• John Marshall

PPP Loans: Think Beyond the Easy Application

Updated: 5 days ago

Note: This post has been updated based on SBA rules released that exclude 1099 labor from payroll costs.

As details of the CARES Act’s Paycheck Protection Plan (PPP) loans emerge, businesses should get going as soon as possible to get their information together. How much can you borrow? How much should you expect to be forgiven? These are questions that can be mostly answered now; getting a good start at tracking the information can keep people from adding yet another do-it-now item to their existing workload (which is already stressed because of kids at home, offices closed, etc.). Here are a few things to consider as you approach PPP loans.

If you’re in a bad spot, then get going now

The loans are on a “first comes first served” basis, so if you want to make sure that you receive funds as quickly as possible, pull things together for your loan amount calculation and application now. Today. While the government will surely respond with more funding if needed, nobody wants to be dependent on the timeliness of congress for results.

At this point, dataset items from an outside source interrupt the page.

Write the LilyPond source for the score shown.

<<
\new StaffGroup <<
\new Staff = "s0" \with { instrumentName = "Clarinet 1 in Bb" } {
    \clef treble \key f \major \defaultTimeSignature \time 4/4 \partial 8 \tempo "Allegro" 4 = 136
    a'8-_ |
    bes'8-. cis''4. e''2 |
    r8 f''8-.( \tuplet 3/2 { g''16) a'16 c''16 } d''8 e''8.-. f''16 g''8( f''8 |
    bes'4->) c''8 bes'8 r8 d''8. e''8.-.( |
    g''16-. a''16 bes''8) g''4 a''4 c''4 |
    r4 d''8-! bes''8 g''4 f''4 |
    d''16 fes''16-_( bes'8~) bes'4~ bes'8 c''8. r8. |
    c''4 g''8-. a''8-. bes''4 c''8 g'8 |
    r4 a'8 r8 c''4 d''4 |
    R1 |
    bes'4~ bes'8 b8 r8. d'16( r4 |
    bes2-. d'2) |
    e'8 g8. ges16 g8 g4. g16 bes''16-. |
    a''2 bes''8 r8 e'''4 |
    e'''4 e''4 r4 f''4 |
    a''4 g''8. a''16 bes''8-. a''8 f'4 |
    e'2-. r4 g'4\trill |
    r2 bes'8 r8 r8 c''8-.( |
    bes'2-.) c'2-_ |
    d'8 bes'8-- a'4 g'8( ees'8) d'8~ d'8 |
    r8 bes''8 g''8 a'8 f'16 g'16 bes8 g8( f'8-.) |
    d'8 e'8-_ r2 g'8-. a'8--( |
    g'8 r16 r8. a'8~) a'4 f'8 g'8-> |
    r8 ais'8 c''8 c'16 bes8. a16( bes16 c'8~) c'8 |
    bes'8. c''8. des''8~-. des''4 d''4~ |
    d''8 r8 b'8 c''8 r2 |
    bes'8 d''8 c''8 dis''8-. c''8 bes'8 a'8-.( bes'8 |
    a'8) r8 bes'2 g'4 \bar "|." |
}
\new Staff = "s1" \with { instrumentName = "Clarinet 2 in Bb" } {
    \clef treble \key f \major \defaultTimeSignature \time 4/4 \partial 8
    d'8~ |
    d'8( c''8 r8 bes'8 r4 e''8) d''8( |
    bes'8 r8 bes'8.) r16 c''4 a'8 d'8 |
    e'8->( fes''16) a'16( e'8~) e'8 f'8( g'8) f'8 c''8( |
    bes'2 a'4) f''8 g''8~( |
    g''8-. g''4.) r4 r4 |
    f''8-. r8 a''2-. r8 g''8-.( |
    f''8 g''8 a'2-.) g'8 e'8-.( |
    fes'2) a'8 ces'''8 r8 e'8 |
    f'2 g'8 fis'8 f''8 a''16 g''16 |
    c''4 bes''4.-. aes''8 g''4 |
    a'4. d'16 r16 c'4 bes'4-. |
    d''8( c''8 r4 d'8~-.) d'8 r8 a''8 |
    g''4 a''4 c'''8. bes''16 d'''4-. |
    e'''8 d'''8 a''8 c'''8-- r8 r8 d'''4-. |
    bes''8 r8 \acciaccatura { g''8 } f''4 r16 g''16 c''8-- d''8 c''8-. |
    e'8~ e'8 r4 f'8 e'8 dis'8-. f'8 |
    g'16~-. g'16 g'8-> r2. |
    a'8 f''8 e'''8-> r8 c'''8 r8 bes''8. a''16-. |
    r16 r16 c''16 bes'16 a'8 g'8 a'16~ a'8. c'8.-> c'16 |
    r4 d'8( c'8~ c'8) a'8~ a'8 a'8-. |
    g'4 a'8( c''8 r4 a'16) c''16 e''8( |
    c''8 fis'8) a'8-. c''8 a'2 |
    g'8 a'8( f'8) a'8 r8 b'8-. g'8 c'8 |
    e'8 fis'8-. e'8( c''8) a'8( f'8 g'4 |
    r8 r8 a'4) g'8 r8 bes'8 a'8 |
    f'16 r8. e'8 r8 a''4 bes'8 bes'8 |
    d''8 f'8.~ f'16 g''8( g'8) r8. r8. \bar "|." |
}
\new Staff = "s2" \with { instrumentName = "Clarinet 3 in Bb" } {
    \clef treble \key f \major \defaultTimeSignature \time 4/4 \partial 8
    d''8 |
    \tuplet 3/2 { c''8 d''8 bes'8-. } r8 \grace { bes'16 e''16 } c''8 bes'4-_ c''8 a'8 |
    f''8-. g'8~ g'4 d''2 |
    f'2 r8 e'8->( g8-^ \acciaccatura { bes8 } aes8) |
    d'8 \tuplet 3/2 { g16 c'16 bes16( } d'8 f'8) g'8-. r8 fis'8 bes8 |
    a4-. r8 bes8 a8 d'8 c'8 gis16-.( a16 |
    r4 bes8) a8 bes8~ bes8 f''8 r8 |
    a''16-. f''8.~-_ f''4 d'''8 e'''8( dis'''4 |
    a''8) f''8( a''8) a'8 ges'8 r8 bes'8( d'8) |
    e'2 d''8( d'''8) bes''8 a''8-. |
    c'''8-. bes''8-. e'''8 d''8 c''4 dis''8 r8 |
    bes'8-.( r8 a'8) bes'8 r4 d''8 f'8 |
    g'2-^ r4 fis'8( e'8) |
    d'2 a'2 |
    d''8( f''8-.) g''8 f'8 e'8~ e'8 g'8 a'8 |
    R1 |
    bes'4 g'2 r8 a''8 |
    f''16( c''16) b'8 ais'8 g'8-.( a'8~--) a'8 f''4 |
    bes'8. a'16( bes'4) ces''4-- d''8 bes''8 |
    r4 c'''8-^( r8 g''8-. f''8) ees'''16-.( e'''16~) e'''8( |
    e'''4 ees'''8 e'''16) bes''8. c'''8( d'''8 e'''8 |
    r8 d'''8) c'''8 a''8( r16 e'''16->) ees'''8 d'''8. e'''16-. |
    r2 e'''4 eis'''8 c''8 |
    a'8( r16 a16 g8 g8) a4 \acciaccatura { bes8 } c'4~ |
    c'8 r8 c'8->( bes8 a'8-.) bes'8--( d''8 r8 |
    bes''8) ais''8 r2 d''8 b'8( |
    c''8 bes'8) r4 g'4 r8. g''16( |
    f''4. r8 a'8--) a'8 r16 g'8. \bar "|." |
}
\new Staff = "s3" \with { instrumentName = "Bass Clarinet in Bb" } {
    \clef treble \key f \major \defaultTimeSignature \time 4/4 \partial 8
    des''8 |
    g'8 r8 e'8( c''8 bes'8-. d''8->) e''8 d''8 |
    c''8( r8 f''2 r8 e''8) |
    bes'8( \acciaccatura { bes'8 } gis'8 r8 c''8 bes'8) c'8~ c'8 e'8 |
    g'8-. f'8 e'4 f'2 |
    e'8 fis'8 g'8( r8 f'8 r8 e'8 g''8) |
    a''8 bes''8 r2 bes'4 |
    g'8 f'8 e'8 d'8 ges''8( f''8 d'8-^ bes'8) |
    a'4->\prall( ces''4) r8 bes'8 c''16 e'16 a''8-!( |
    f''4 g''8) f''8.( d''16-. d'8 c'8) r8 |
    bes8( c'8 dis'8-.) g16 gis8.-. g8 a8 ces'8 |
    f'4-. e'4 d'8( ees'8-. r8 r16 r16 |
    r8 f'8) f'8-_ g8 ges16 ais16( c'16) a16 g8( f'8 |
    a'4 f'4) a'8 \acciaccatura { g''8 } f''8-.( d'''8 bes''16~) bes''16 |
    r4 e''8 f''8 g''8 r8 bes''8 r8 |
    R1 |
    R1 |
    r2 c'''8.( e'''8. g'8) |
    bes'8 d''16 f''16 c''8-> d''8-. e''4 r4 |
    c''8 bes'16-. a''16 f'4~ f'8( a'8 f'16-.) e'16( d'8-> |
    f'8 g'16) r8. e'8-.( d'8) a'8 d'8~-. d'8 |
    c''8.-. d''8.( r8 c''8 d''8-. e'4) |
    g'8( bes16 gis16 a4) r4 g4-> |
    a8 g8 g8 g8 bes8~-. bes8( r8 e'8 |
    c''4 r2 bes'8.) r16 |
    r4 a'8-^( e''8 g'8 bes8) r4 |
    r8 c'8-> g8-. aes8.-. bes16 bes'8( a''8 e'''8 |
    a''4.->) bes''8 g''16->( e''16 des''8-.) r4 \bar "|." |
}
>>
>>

If your goal is 100% forgiveness, then start with your expected forgiveness amount

Your forgivable amount is calculated differently than the amount you’ll be able to borrow. First of all, your maximum allowed borrowing amount – 2.5 times your average monthly payroll – is about eleven weeks of expenses. But your forgiveness amount will be calculated over eight weeks. So payroll isn’t enough to make the entire loan forgivable.

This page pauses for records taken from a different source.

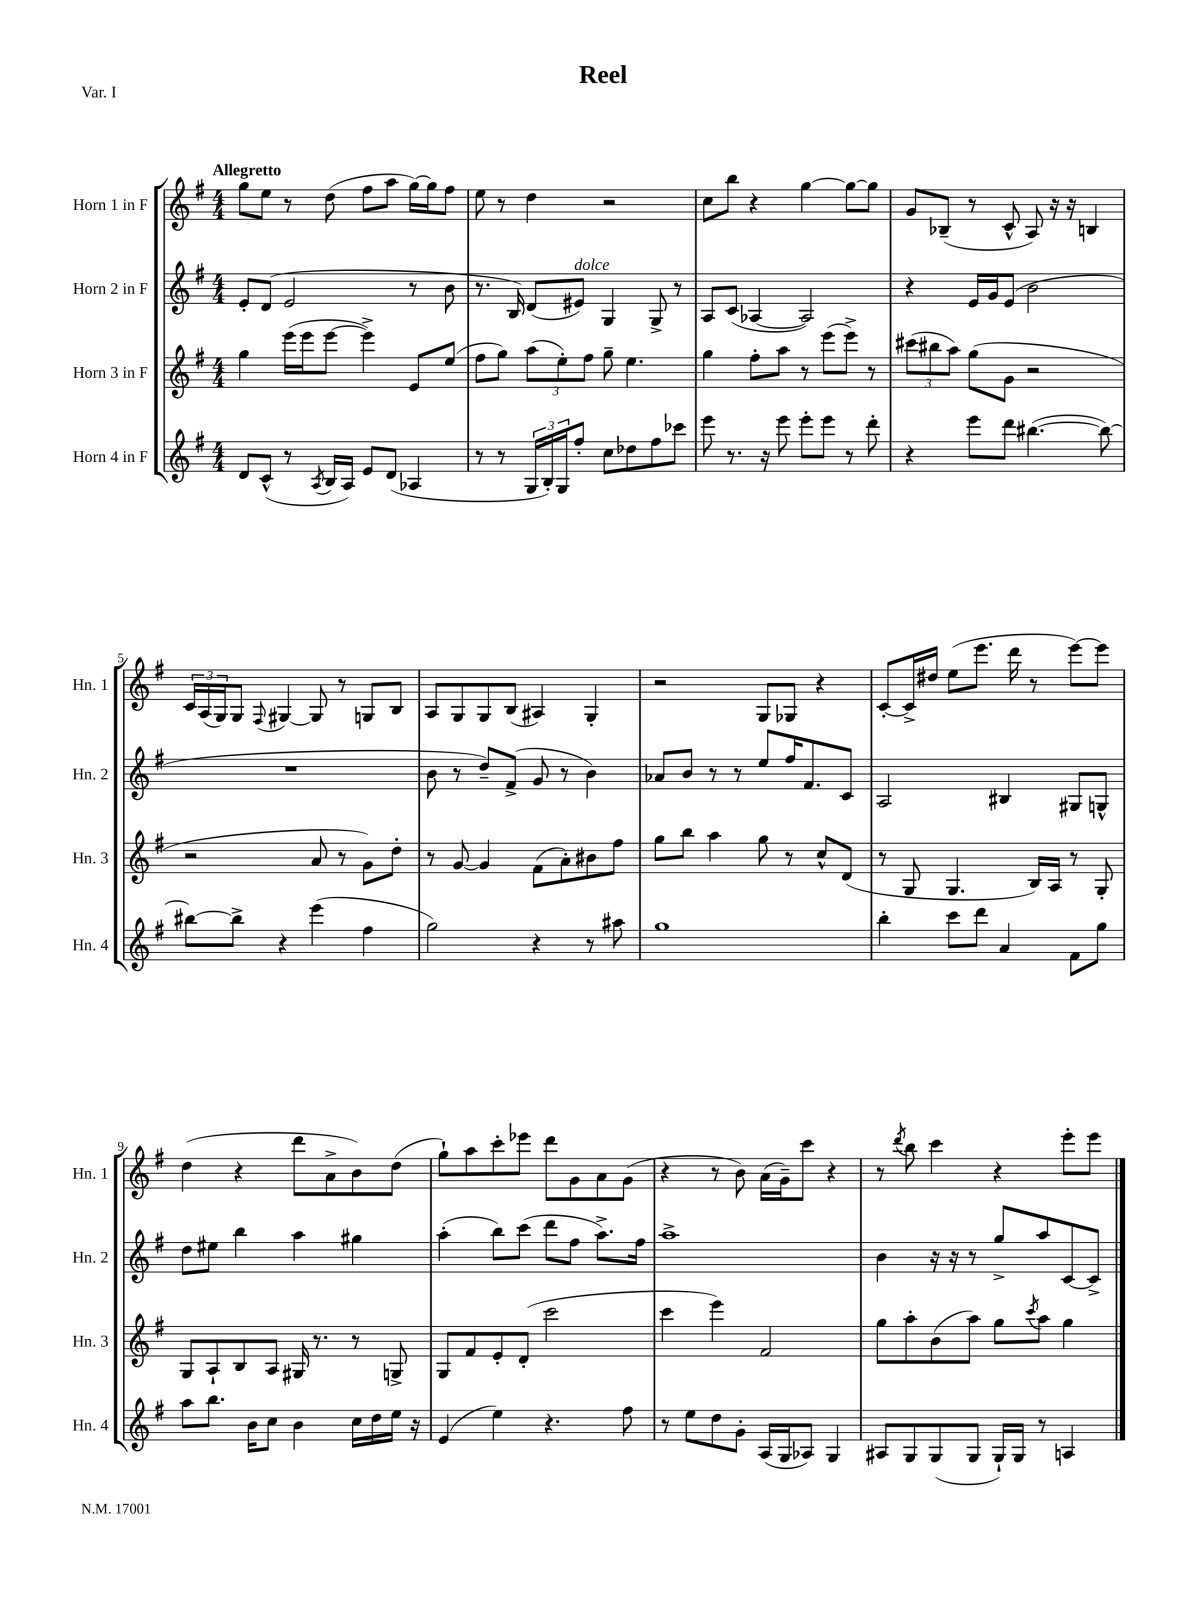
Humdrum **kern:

**kern	**kern	**kern	**kern
*part4	*part3	*part2	*part1
*staff4	*staff3	*staff2	*staff1
*I"Horn 4 in F	*I"Horn 3 in F	*I"Horn 2 in F	*I"Horn 1 in F
*I'Hn. 4	*I'Hn. 3	*I'Hn. 2	*I'Hn. 1
*clefG2	*clefG2	*clefG2	*clefG2
*k[f#]	*k[f#]	*k[f#]	*k[f#]
*M4/4	*M4/4	*M4/4	*M4/4
=1	=1	=1	=1
!	!	!	!LO:TX:a:B:t=Allegretto
8d/L	4gg\	8e'/L	8gg\L
(8c^^/J	.	(8d/J	8ee\J
8r	(16eee\LL	2e/	8r
.	16eee\J	.	.
8qA/	.	.	.
16B/LL	[8eee\J	.	(8dd\
16A/JJ)	.	.	.
8e/L	4eee^\])	.	8ff#\L
(8d/J	.	.	8aa\J
4A-X/	8e/L	8r	[16gg\LL)
.	.	.	16gg\J]
.	(8ee/J	8b\	8ff#\J
=2	=2	=2	=2
8r	8ff#\L	8.r	8ee\
8r	8gg\J)	.	8r
.	.	16B/)	.
24G/LL	(12aa\L	(8d/L	4dd\
24B'/)	.	.	.
24G/J	12ee'\)	.	.
!	!	!LO:TX:a:i:t=dolce	!
8ff#'/J	.	8e#X/J)	.
.	12ff#\J	.	.
8cc\L	8gg~\	4G/	2r
8dd-X\	4.ee\	.	.
8ff#\	.	8G^/	.
8ccc-X\J	.	8r	.
=3	=3	=3	=3
8eee\	4gg\	8A/L	8cc\L
8.r	.	(8c/J	8bb\J
.	8ff#'\L	[4A-X/	4r
16r	.	.	.
8eee\	8aa\J	.	.
8eee'\L	8r	2A-/])	[4gg\
8eee\J	(8eee\L	.	.
8r	8eee^\J)	.	8gg\L_
8ddd'\	8r	.	8gg\J]
=4	=4	=4	=4
4r	(12ccc#X\L	4r	8g/L
.	12bb#X\	.	.
.	.	.	(8B-X~/J
.	12aa\J)	.	.
8eee\L	(8gg\L	16e/LL	8r
.	.	16g/J	.
8ddd\J	8g\J	(8e/J	8c^^/
([4.bb#X\	2r	2b\	8A/)
.	.	.	16r
.	.	.	16r
.	.	.	4Bn/
8bb#\_)	.	.	.
!!LO:LB:g=z
=5	=5	=5	=5
8bb#X\L_	2r	1r	24c/LL
.	.	.	(24A/
.	.	.	24G/J)
8bb#^\J]	.	.	8G/J
.	.	.	8qqF#/
4r	.	.	[4G#X/
(4eee\	8a/	.	8G#/]
.	8r	.	8r
4ff#\	8g\L)	.	8Gn/L
.	8dd'\J	.	8B/J
=6	=6	=6	=6
2gg\)	8r	8b\	8A/L
.	[8g/	8r	8G/
.	4g/]	8dd~/L)	8G/
.	.	(8f#^/J	(8B/J
4r	(8f#\L	8g/	4A#X/)
.	8a'\)	8r	.
8r	8b#X\	4b\)	4G'/
8aa#X\	8ff#\J	.	.
=7	=7	=7	=7
1gg	8gg\L	8a-X/L	2r
.	8bb\J	8b/J	.
.	4aa\	8r	.
.	.	8r	.
.	8gg\	8ee/L	8G/L
.	8r	16ff#/K	8G-X/J
.	.	8.f#/	.
.	8cc^^/L	.	4r
.	(8d/J	8c/J	.
=8	=8	=8	=8
4bb'\	8r	2A/	[8c'/L
.	8G/	.	16c^/L]
.	.	.	16dd#X/JJ
8ccc\L	4.G/	.	(8ee\L
8ddd\J	.	.	8.eee\J
4a/	.	4B#X/	.
.	.	.	16ddd\
.	16B/LL)	.	8r
.	16A/JJ	.	.
8f#\L	8r	8G#X/L	[8eee\L)
8gg\J	8G'/	8Gn^^/J	8eee\J]
!!LO:LB:g=z
=9	=9	=9	=9
8aa\L	8G/L	8dd\L	(4dd\
8.bb\J	8A`/	8ee#X\J	.
.	8B/	4bb\	4r
16b\KL	.	.	.
8cc\J	8A/J	.	.
4b\	16G#X/	4aa\	8ddd\L
.	8.r	.	.
.	.	.	8a^\
16cc\LL	8r	4gg#X\	8b\)
16dd\	.	.	.
16ee\JJ	8Gn^/	.	(8dd\J
16r	.	.	.
=10	=10	=10	=10
(4e/	8G/L	(4aa'\	8gg`\L)
.	8f#/	.	8aa\
4ee\)	8e'/	8bb\L)	8ccc'\
.	(8d'/J	(8ccc\J	8eee-X\J
4.r	2ccc\	8ddd\L	8ddd\L
.	.	8ff#\J	8g\
.	.	8.aa^\L)	8a\
8ff#\	.	.	(8g\J
.	.	16ff#\Jk	.
=11	=11	=11	=11
8r	4ccc\	1aa^	4r
8ee\L	.	.	.
8dd\	4eee\)	.	8r
8g'\J	.	.	8b\)
(16A/LL	2f#/	.	(16a\LL
16G/J	.	.	16g~\J)
8A-X/J)	.	.	8ccc\J
4G/	.	.	4r
=12	=12	=12	=12
8A#X/L	8gg\L	4b\	8r
.	.	.	8qddd/
8G/	8aa'\	.	8bb\
(8G/	(8b\	16r	4ccc\
.	.	16r	.
8G/J	8aa\J)	8r	.
16G`/LL)	8gg\L	8gg^/L	4r
16G/JJ	.	.	.
.	8qccc/	.	.
8r	8aa\J	8aa/	.
4An/	4gg\	[8c/	8eee'\L
.	.	8c^/J]	8eee\J
==	==	==	==
*-	*-	*-	*-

Fortunately, the program allows forgivable spending on items beyond payroll. Those are utilities, rent and mortgage interest. So, you’ll want to add those to your payroll projections when you calculate your expected forgiveness amount.

With that figure in hand, you can now pull together your payroll figures to calculate your maximum loan amount. If your goal is 100% forgiveness, then choose the lesser of those two numbers.

Don't consider 1099 contractors when calculating your payroll

There is some confusion around the inclusion of 1099 contractors in your payroll calculation. In fact, the original publication of this post included advice for pulling it together. But the SBA released rules overnight stating that they'll be excluded because they can apply on their own for PPP loans.

Applying is easy, but forgiveness will require healthy documentation

The loan application is basically on the honor system. Lenders are expressly forbidden from considering whether the borrower has the capacity to repay the loan, and the application itself is only two pages. You’re basically certifying that you’re telling the truth. (Our unsolicited advice: do your part and tell the truth. It’s good for loan applications, and everything else in life.)

But on the back end, the lender will be required to validate your forgiveness calculations, which are not as simple as calculating the maximum loan amount. In addition to the calculations made above, you’ll have to compare your average monthly FTEs (full-time equivalents) beforehand to your average monthly FTEs over the course of the covered period. Most firms don’t spend much time calculating FTEs, so be prepared for it to take some effort to pull that information together (hourly employees and contractors will be the hard part). If your FTEs shrank, then your forgiveness amount will be cut by the percentage of reduction.

Next, you’ll have to compare your payroll costs by person, to prove that you didn’t reduce salaries by more than 25%. Any amount cut by more than 25% will also be a penalty.

Pulling all of this together may be tedious, especially the FTE information (think about pulling hours from contractor invoices if they’re not on your payroll system). So be prepared for it to take more effort than pushing a few buttons in your payroll system.

Concluding thoughts: Don’t panic, but get going

The SPA is releasing its final rules, with answers to detailed questions, so now is the time to move on the loan application. The basics of the system have been written into the law, so we know the process and the kind of information that people will need to track.

There are two excellent ways to prepare. First, begin gathering information today. Not only will it help you get going with applying for the best amount – and lenders can process applications starting tomorrow – but it will also give you an idea of what kind of effort it will take to document forgiveness amounts. Finally, consider that your staff is already under unusual circumstances with extra noise invading their professional lives (kids at home, worry over loved ones, perhaps even illness). It may take more time and effort than normal to get things together. Consider bringing on some help if you think it may be thorny. With those ideas in mind, the PPP should be a program that will save businesses and keep people employed at a time when it is a desperate need.